3. Accelerate Results
Community-level strategies are the first step in improving public health; they provide the aspiration and prioritization needed to guide individual actions. We cannot make clear, measurable improvements, however, without linking individual action to overarching strategy and measuring whether it’s leading to the desired results. Getting disciplined about communicating this distinction in the plan itself will help ensure everyone is on the same page and has the level of detail they need to be efficient at all levels.
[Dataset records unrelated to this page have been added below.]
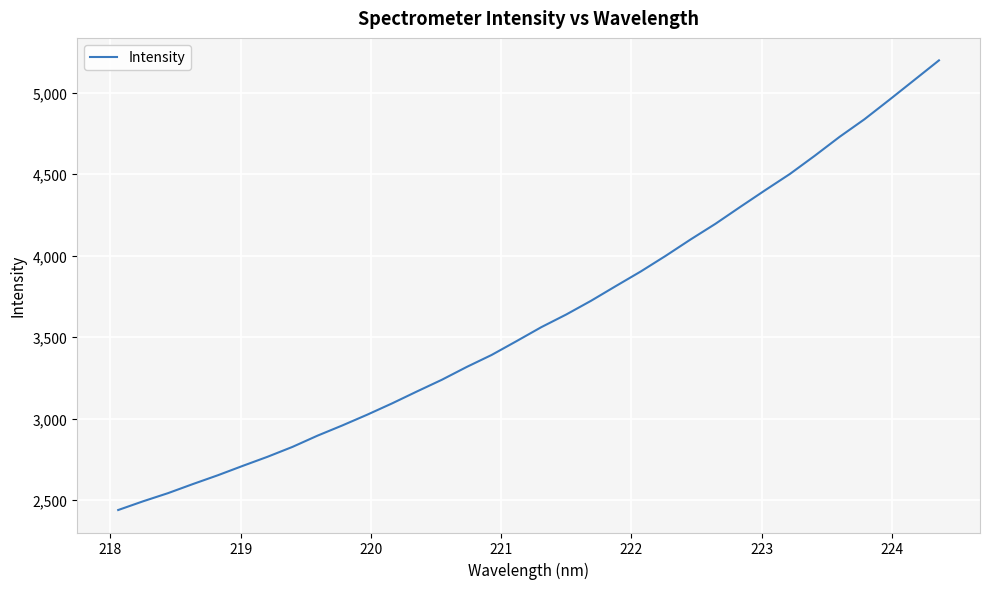

What is the smallest value displayed?

2438.1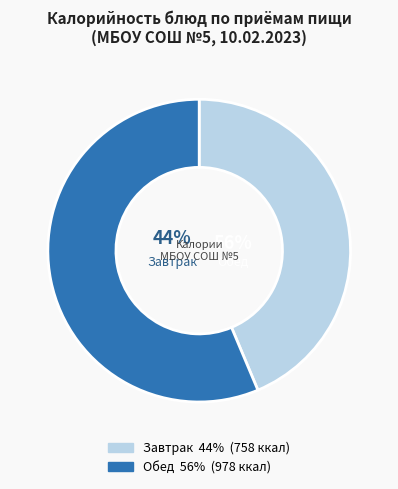

Is Каша гречневая рассыпчатая the majority of the pie?

No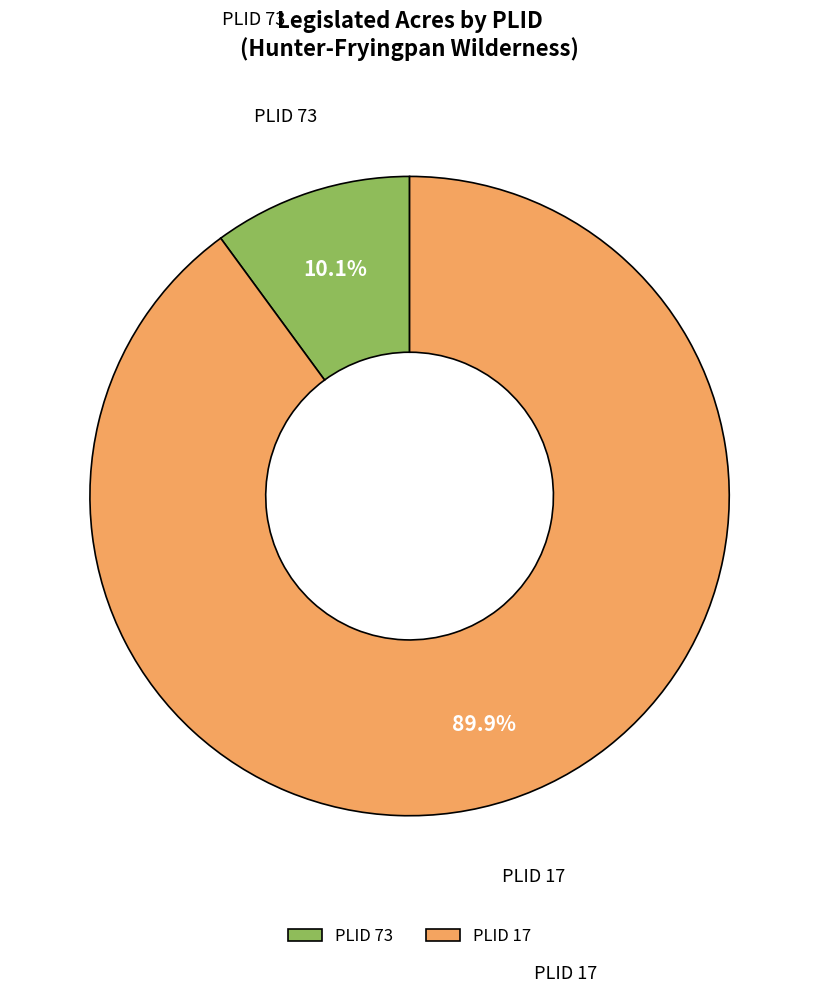

Rank the categories by value from highest to lowest.

PLID 17, PLID 73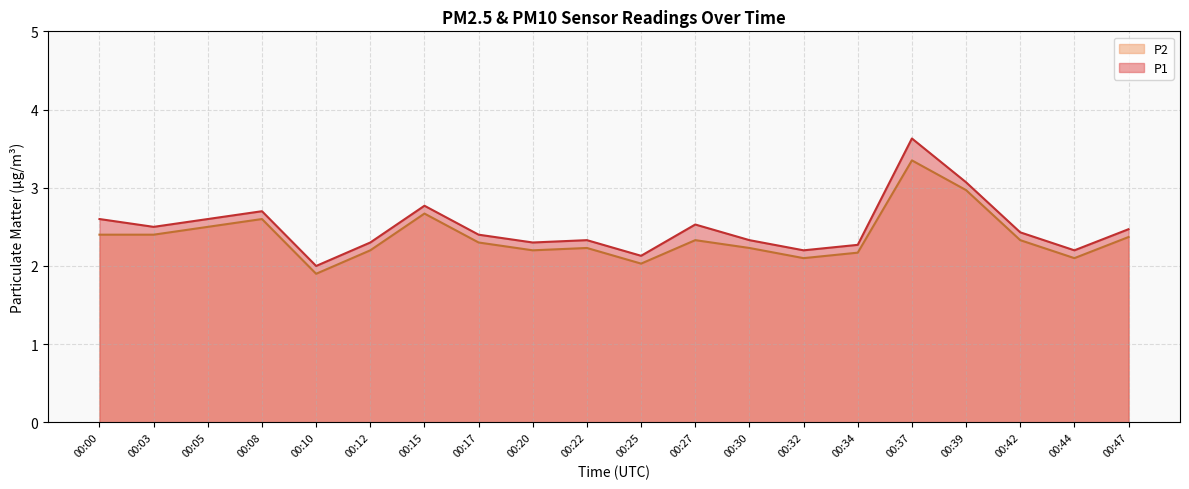

In P2, how many points are lower than both neighbors (excluding endpoints)?

5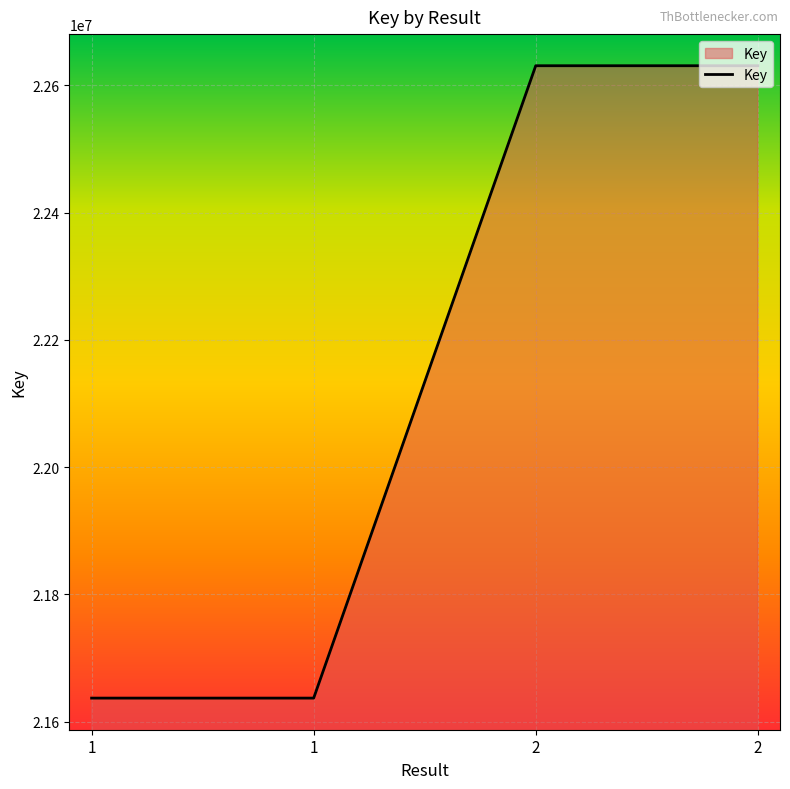

Does the chart have visible grid lines?

Yes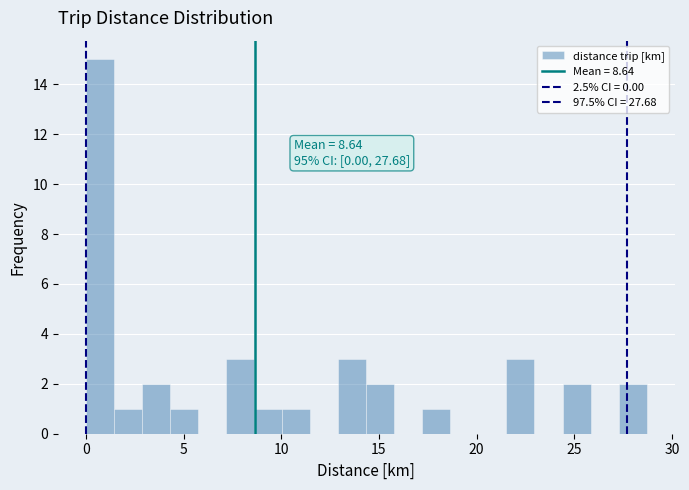

Around what value on the x-axis is the tallest bar? Give the approximate position of its centre, as read against the axis.

0.5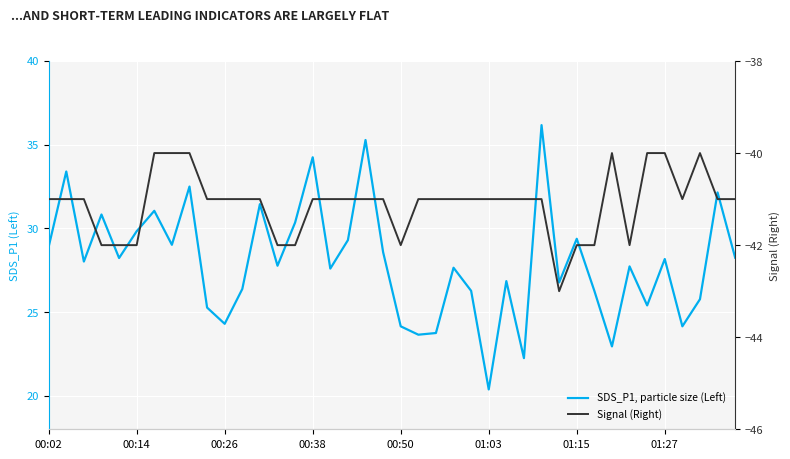

In Signal (Right), how many points are higher than both neighbors (excluding endpoints)?

2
Here’s an example of a population-level strategy that you may outline in your CHIP and examples of performance-level strategies that 3 different organizations might engage in as part of this overarching effort. In some cases, these are real strategies being employed by communities and organizations around the world.
Population-level strategy (Everyone is collectively responsible for this): Increase access to healthful foods
Performance-level strategy 1 (School District A): Apply for a Farm to School Grant from the USDA to help fund partnerships between local farmers and schools.
Performance-level strategy 2 (School District A): Train teachers and school administrators on healthy eating and nutrition—and address how these topics can be incorporated into school curricula.
Performance-level strategy 1 (Local Grocery Store B): Educate the community on healthy food options by sponsoring a bi-annual healthy food festival that showcases local food producers and healthy products carried in the store
Performance-level strategy 2 (Local Grocery Store B): launch an in-store rewards program to encourage the purchase of healthy foods where shoppers receive points for discounts on healthy food items and health services.
Performance-level strategy 1 (Organization C): Work with local food system and grocery stores to create a “food prescription” programs that provide vouchers for fruits and vegetables
Performance-level strategy 2 (Organization C): Create a healthy foods task force in your own hospital. Explore ways to promote healthier diets with employees, patients, visitors and the community.